Because orthostasis was detected more frequently in tamsulosin hydrochloride capsule-treated patients than in placebo recipients, there is a potential risk of syncope [see Warnings and Precautions (5.1) ].
Abnormal ejaculation includes ejaculation failure, ejaculation disorder, retrograde ejaculation, and ejaculation decrease. As shown in Table 1, abnormal ejaculation was associated with tamsulosin hydrochloride capsules administration and was dose-related in the U.S. studies.
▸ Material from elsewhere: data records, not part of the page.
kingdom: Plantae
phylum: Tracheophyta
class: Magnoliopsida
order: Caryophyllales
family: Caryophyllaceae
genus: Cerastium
Withdrawal from these clinical studies of tamsulosin hydrochloride capsules because of abnormal ejaculation was also dose-dependent, with 8 of 492 patients (1.6%) in the 0.8 mg group and no patients in the 0.4 mg or placebo groups discontinuing treatment due to abnormal ejaculation.
No laboratory test interactions with tamsulosin hydrochloride capsules are known. Treatment with tamsulosin hydrochloride capsules for up to 12 months had no significant effect on prostate-specific antigen (PSA).